# Derelict House - near Fortrose, Scotland



## communist daughter (Apr 20, 2008)

We spotted this place on the way back from an unsuccessful trip to try and explore the house of the last man to die in a duel in england. 







The whole place was littered with leaflets on how to deal with having tapeworms, cross-species tapeworms and sheep tapeworms. I really didn't want to touch anything....






the kitchenette!






the bedroom, complete with bisto....
















and finally the car out back...


----------



## maden_2 (Apr 20, 2008)

Is that an old army jeep out back?

Dont think i would have touched anything either, looks well manky in there!


----------



## lost (Apr 20, 2008)

Series 1 Land Rover I reckon.
Get any pictures of the tapeworm leaflets?


----------



## Neosea (Apr 20, 2008)

maden_2 said:


> Is that an old army jeep out back?
> 
> Dont think i would have touched anything either, looks well manky in there!





lost said:


> Series 1 Land Rover I reckon.
> Get any pictures of the tapeworm leaflets?



Yep its a Landrover. A Willis Jeep would be LHD


----------



## Foxylady (Apr 21, 2008)

What a gorgeous old house. Not too keen on the trashed interior (apart from the fireplace!  ), but the building itself is great.

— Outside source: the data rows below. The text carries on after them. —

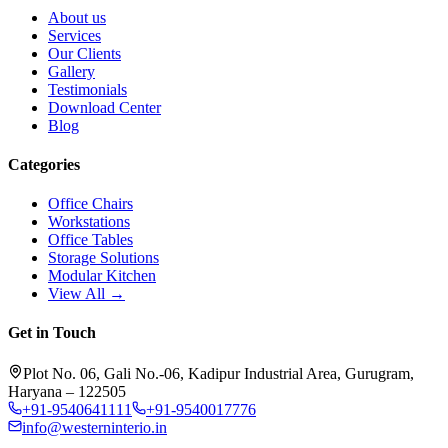
About us
Services
Our Clients
Gallery
Testimonials
Download Center
Blog
Categories
Office Chairs
Workstations
Office Tables
Storage Solutions
Modular Kitchen
View All →
Get in Touch
Plot No. 06, Gali No.-06, Kadipur Industrial Area, Gurugram,
Haryana – 122505
+91-9540641111
+91-9540017776
info@westerninterio.in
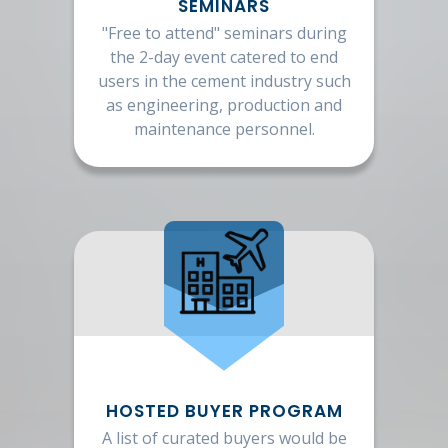
SEMINARS
"Free to attend" seminars during
the 2-day event catered to end
users in the cement industry such
as engineering, production and
maintenance personnel.
HOSTED BUYER PROGRAM
A list of curated buyers would be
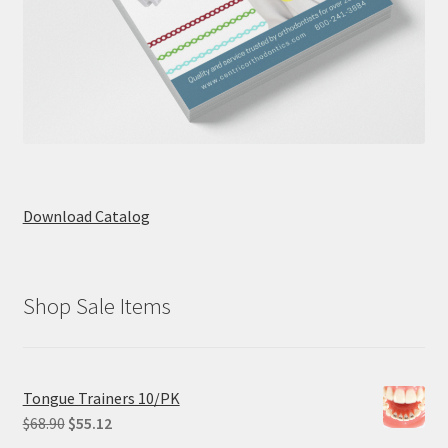
Download Catalog
Shop Sale Items
Tongue Trainers 10/PK
Original
Current
$
68.90
$
55.12
price
price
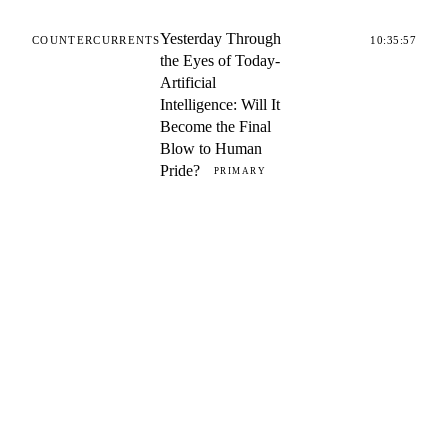
Yesterday Through
COUNTERCURRENTS
10:35:57
the Eyes of Today-
Artificial
Intelligence: Will It
Become the Final
Blow to Human
Pride?
PRIMARY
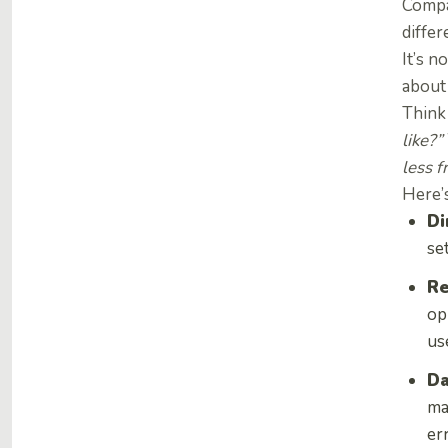
Compa
differ
It’s n
about
Think 
like?”
less f
Here’s
Di
se
Re
op
us
Da
ma
er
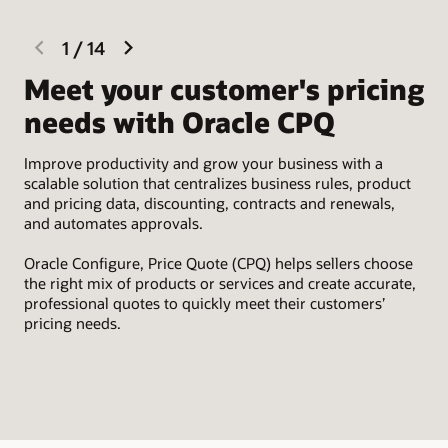
previous
next
1
/
14
slide
slide
Meet your customer's pricing
I
needs with Oracle CPQ
Eas
Sal
Improve productivity and grow your business with a
par
scalable solution that centralizes business rules, product
tim
and pricing data, discounting, contracts and renewals,
and automates approvals.
Oracle Configure, Price Quote (CPQ) helps sellers choose
the right mix of products or services and create accurate,
professional quotes to quickly meet their customers’
pricing needs.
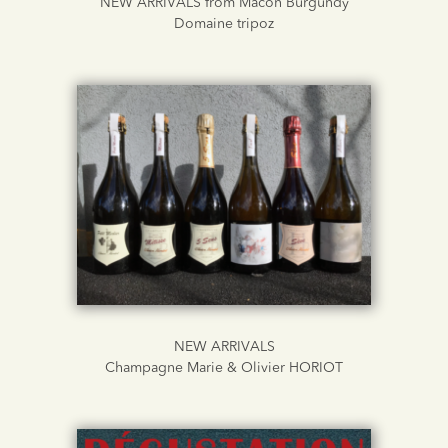
NEW ARRIVALS from Macon Burgundy
Domaine tripoz
NEW ARRIVALS
Champagne Marie & Olivier HORIOT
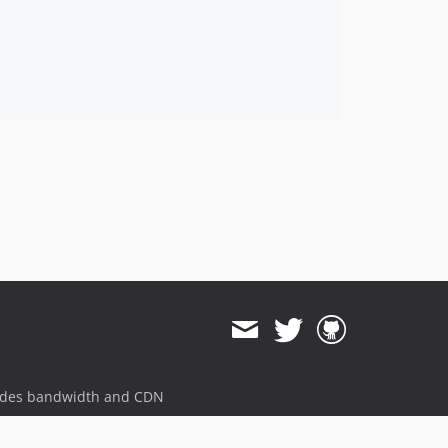
ides bandwidth and CDN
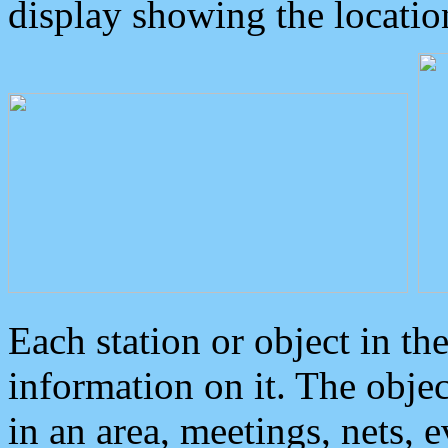
display showing the locatio
Each station or object in th
information on it. The obje
in an area, meetings, nets, 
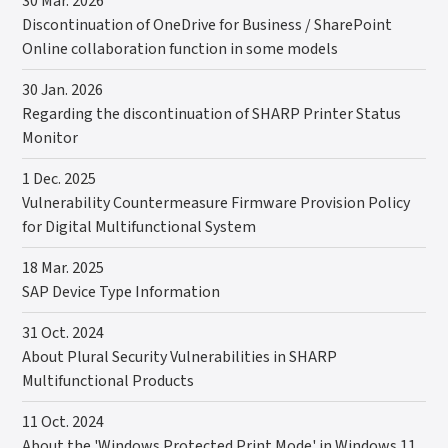
30 Mar. 2026
Discontinuation of OneDrive for Business / SharePoint
Online collaboration function in some models
30 Jan. 2026
Regarding the discontinuation of SHARP Printer Status
Monitor
1 Dec. 2025
Vulnerability Countermeasure Firmware Provision Policy
for Digital Multifunctional System
18 Mar. 2025
SAP Device Type Information
31 Oct. 2024
About Plural Security Vulnerabilities in SHARP
Multifunctional Products
11 Oct. 2024
About the 'Windows Protected Print Mode' in Windows 11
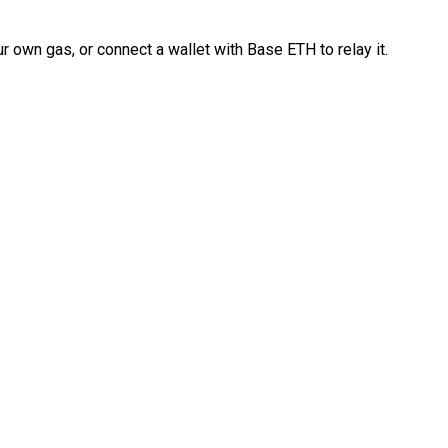
 own gas, or connect a wallet with Base ETH to relay it.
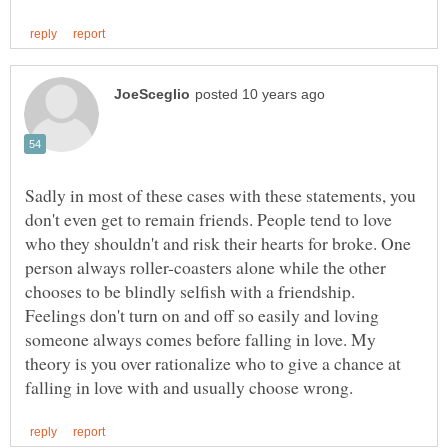
Sadly in most of these cases with these statements, you
don't even get to remain friends. People tend to love
who they shouldn't and risk their hearts for broke. One
person always roller-coasters alone while the other
chooses to be blindly selfish with a friendship.
Feelings don't turn on and off so easily and loving
someone always comes before falling in love. My
theory is you over rationalize who to give a chance at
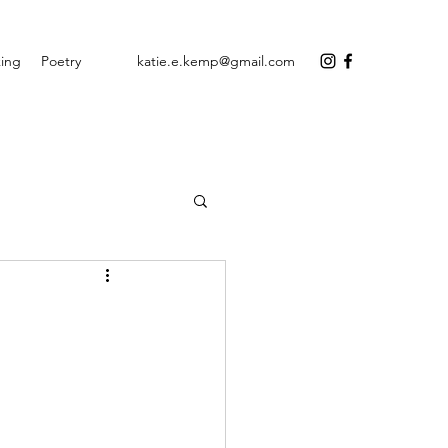
ing
Poetry
katie.e.kemp@gmail.com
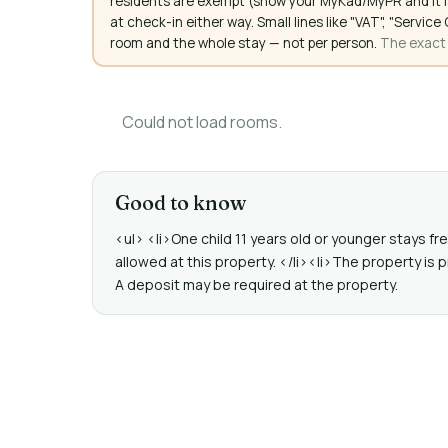
residents are exempt (show your MyKad/MyPR and it is
at check-in either way. Small lines like "VAT", "Servi
room and the whole stay — not per person.
The exact a
Could not load rooms.
Good to know
<ul> <li>One child 11 years old or younger stays f
allowed at this property. </li><li>The property is p
A deposit may be required at the property.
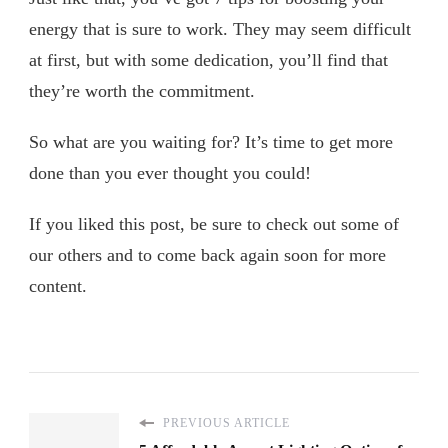
energy that is sure to work. They may seem difficult
at first, but with some dedication, you’ll find that
they’re worth the commitment.
So what are you waiting for? It’s time to get more
done than you ever thought you could!
If you liked this post, be sure to check out some of
our others and to come back again soon for more
content.
PREVIOUS ARTICLE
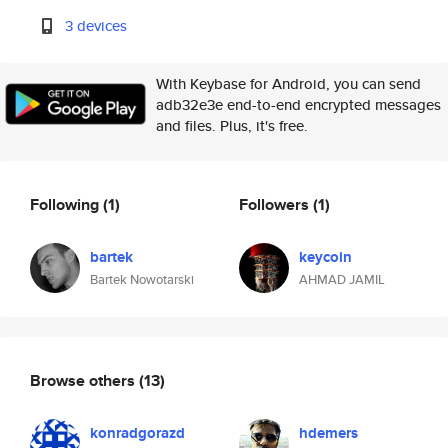
3 devices
With Keybase for Android, you can send
adb32e3e end-to-end encrypted messages
and files. Plus, it's free.
Following
(1)
Followers
(1)
bartek
keycoin
Bartek Nowotarski
AHMAD JAMIL
Browse others
(13)
konradgorazd
hdemers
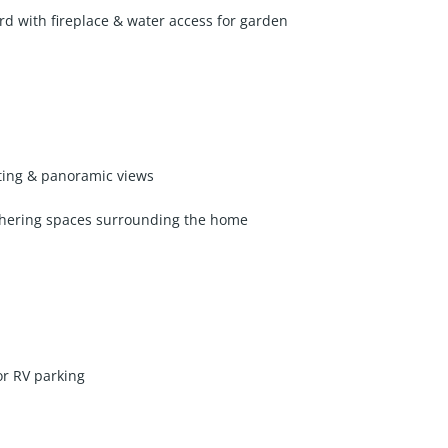
rd with fireplace & water access for garden
ating & panoramic views
athering spaces surrounding the home
or RV parking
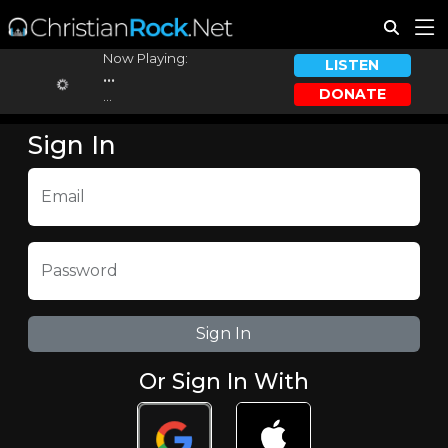
Now Playing:
LISTEN
...
DONATE
...
Sign In
Email
Password
Or Sign In With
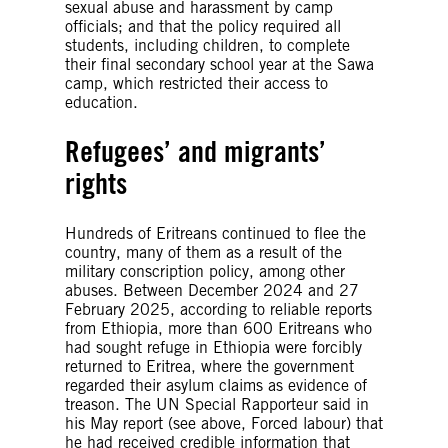
sexual abuse and harassment by camp
officials; and that the policy required all
students, including children, to complete
their final secondary school year at the Sawa
camp, which restricted their access to
education.
Refugees’ and migrants’
rights
Hundreds of Eritreans continued to flee the
country, many of them as a result of the
military conscription policy, among other
abuses. Between December 2024 and 27
February 2025, according to reliable reports
from Ethiopia, more than 600 Eritreans who
had sought refuge in Ethiopia were forcibly
returned to Eritrea, where the government
regarded their asylum claims as evidence of
treason. The UN Special Rapporteur said in
his May report (see above, Forced labour) that
he had received credible information that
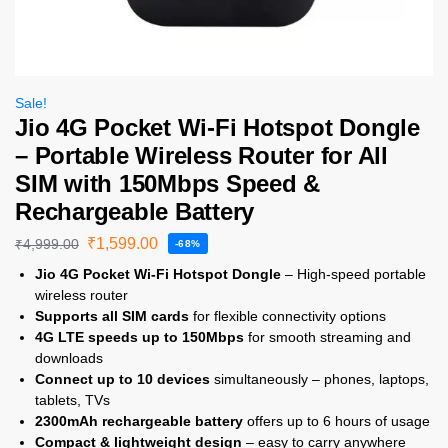
Sale!
Jio 4G Pocket Wi-Fi Hotspot Dongle
– Portable Wireless Router for All
SIM with 150Mbps Speed &
Rechargeable Battery
₹
1,599.00
₹
4,999.00
-68%
Jio 4G Pocket Wi-Fi Hotspot Dongle
– High-speed portable
wireless router
Supports all SIM cards
for flexible connectivity options
4G LTE speeds up to 150Mbps
for smooth streaming and
downloads
Connect up to 10 devices
simultaneously – phones, laptops,
tablets, TVs
2300mAh rechargeable battery
offers up to 6 hours of usage
Compact & lightweight design
– easy to carry anywhere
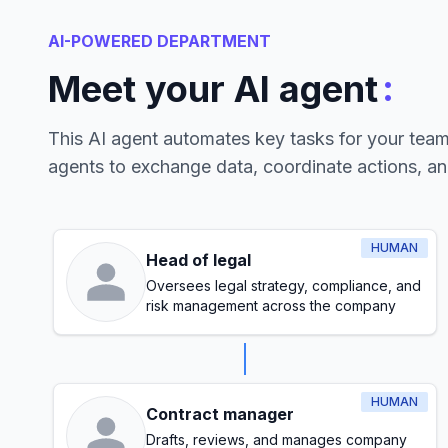
AI-POWERED DEPARTMENT
:
Meet your AI agent
This AI agent automates key tasks for your tea
agents to exchange data, coordinate actions, a
HUMAN
Head of legal
Oversees legal strategy, compliance, and
risk management across the company
HUMAN
Contract manager
Drafts, reviews, and manages company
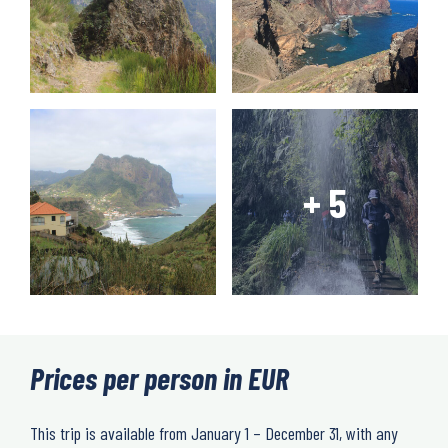
Prices per person in EUR
This trip is available from January 1 – December 31, with any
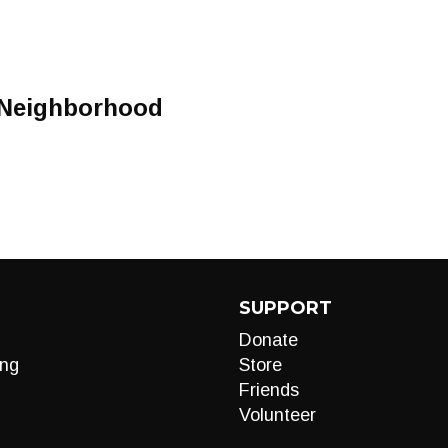
 Neighborhood
SUPPORT
Donate
ng
Store
Friends
Volunteer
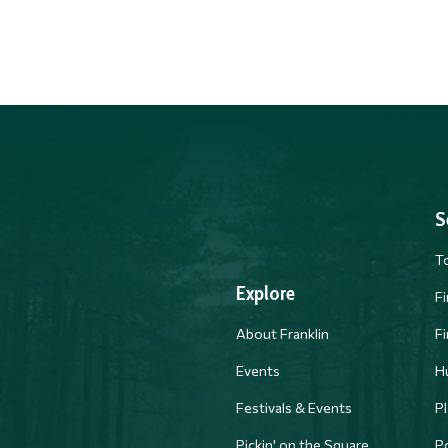
S
T
Explore
F
About Franklin
F
Events
H
Festivals & Events
Pl
PM
Pickin' on the Square
Po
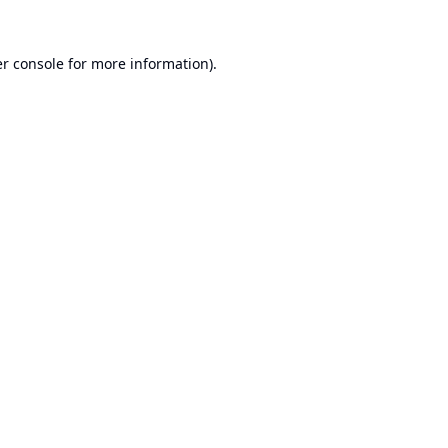
r console
for more information).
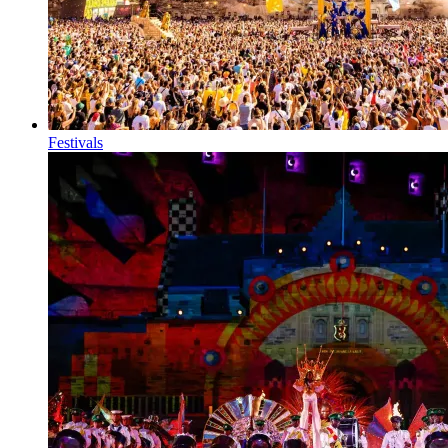
Festivals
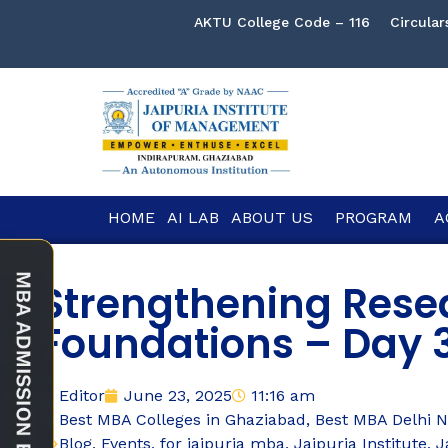
AKTU College Code – 116
Circular
HOME
AI LAB
ABOUT US
PROGRAM
A
Strengthening Rese
Foundations – Day 3
Editor
June 23, 2025
11:16 am
Best MBA Colleges in Ghaziabad
,
Best MBA Delhi 
Blog
,
Events
,
for jaipuria mba
,
Jaipuria Institute
,
J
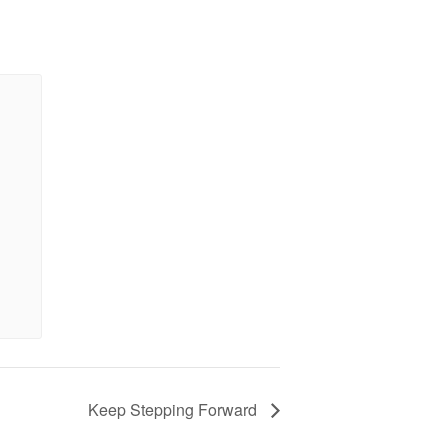
Keep Stepping Forward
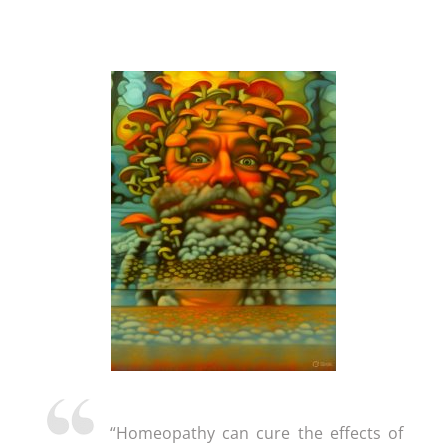
“Homeopathy can cure the effects of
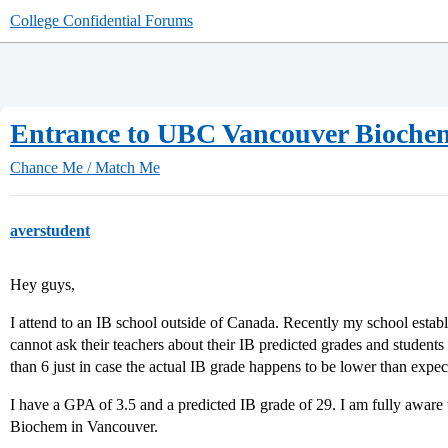
College Confidential Forums
Entrance to UBC Vancouver Bioche
Chance Me / Match Me
averstudent
Hey guys,
I attend to an IB school outside of Canada. Recently my school estab
cannot ask their teachers about their IB predicted grades and student
than 6 just in case the actual IB grade happens to be lower than expec
I have a GPA of 3.5 and a predicted IB grade of 29. I am fully aware
Biochem in Vancouver.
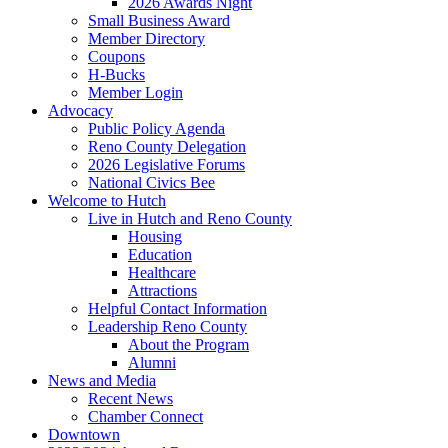
2026 Awards Night
Small Business Award
Member Directory
Coupons
H-Bucks
Member Login
Advocacy
Public Policy Agenda
Reno County Delegation
2026 Legislative Forums
National Civics Bee
Welcome to Hutch
Live in Hutch and Reno County
Housing
Education
Healthcare
Attractions
Helpful Contact Information
Leadership Reno County
About the Program
Alumni
News and Media
Recent News
Chamber Connect
Downtown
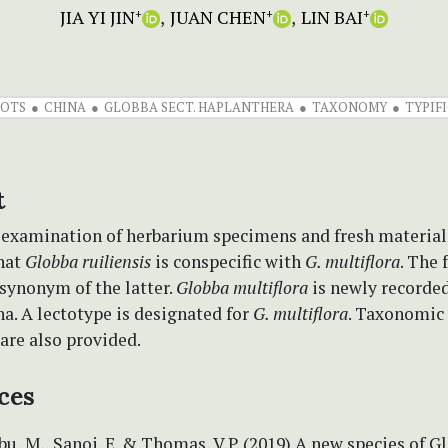
JIA YI JIN
JUAN CHEN
LIN BAI
+
+
+
OTS
CHINA
GLOBBA SECT. HAPLANTHERA
TAXONOMY
TYPIF
t
 examination of herbarium specimens and fresh materials,
hat
Globba ruiliensis
is conspecific with
G. multiflora
. The 
 synonym of the latter.
Globba multiflora
is newly recorde
a. A lectotype is designated for
G. multiflora
. Taxonomic
 are also provided.
ces
Sabu, M., Sanoj, E. & Thomas, V.P. (2019) A new species of G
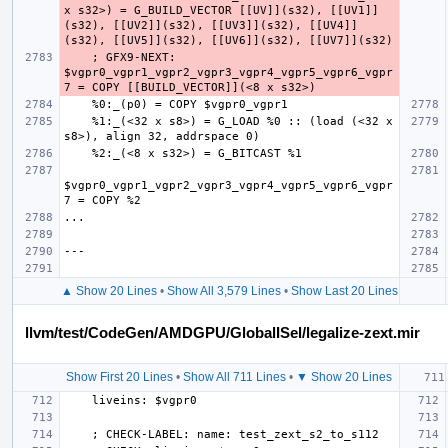
x s32>) = G_BUILD_VECTOR [[UV]](s32), [[UV1]]
(s32), [[UV2]](s32), [[UV3]](s32), [[UV4]]
    ; GFX9-NEXT: 
$vgpr0_vgpr1_vgpr2_vgpr3_vgpr4_vgpr5_vgpr6_vgpr
    %1:_(<32 x s8>) = G_LOAD %0 :: (load (<32 x 
$vgpr0_vgpr1_vgpr2_vgpr3_vgpr4_vgpr5_vgpr6_vgpr
▲ Show 20 Lines
•
Show All 3,579 Lines
•
Show Last 20 Lines
llvm/test/CodeGen/AMDGPU/GlobalISel/legalize-zext.mir
Show First 20 Lines
•
Show All 711 Lines
•
▼ Show 20 Lines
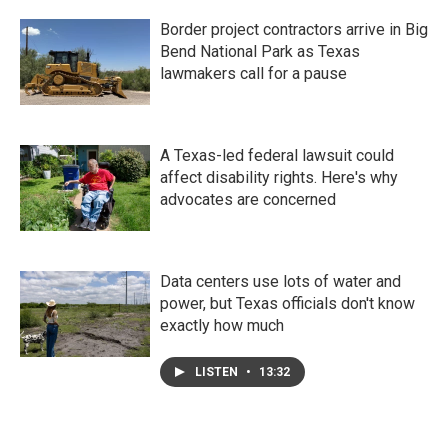
Border project contractors arrive in Big
Bend National Park as Texas
lawmakers call for a pause
A Texas-led federal lawsuit could
affect disability rights. Here's why
advocates are concerned
Data centers use lots of water and
power, but Texas officials don't know
exactly how much
LISTEN
•
13:32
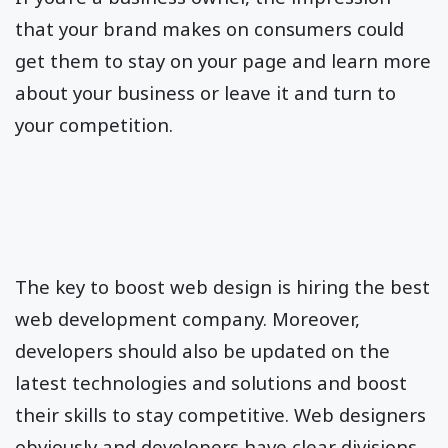
that your brand makes on consumers could
get them to stay on your page and learn more
about your business or leave it and turn to
your competition.
The key to boost web design is hiring the best
web development company. Moreover,
developers should also be updated on the
latest technologies and solutions and boost
their skills to stay competitive. Web designers
obviously and developers have clear divisions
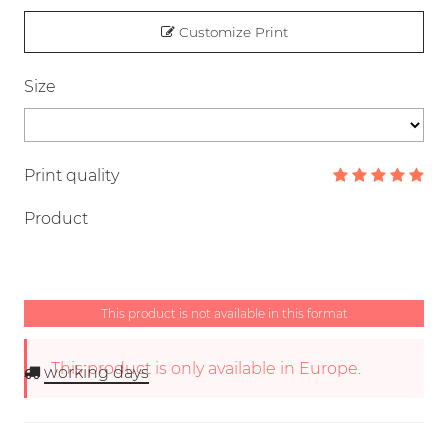
Customize Print
Size
Print quality
Product
This product is not available in this format
This product is only available in Europe.
working days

Nice photos.


----------



## madmare (Apr 21, 2008)

Loving the fireplace- although not so sure about the toilet


----------



## wolfism (Apr 21, 2008)

Nice one – the fishscale slates and panelled windows on the porch are very "cute"! The interior looks a bit wasted, but not as much as the Land Rover – which looks like a Series 1, as Lost says. Probably still an old 2.0 petrol engine under the bonnet.


----------



## Bryag (May 1, 2008)

This is a most unusual find. Property prices on the Black Isle and in particular Fortrose are at a premium. It is strange that this house has not been renovated. It would fetch a tidy sum at the moment!


----------



## zimbob (May 1, 2008)

I know this place - there's a load of elderly landys and a couple of Army trucks rotting away at the back of place, as it borders a garage premises.

Looks well skanky inside though...


----------



## Mr Sam (May 3, 2008)

poor old land rover


----------



## escortmad79 (Sep 15, 2008)

Wow, nice looking house (On the outside anyway!)


----------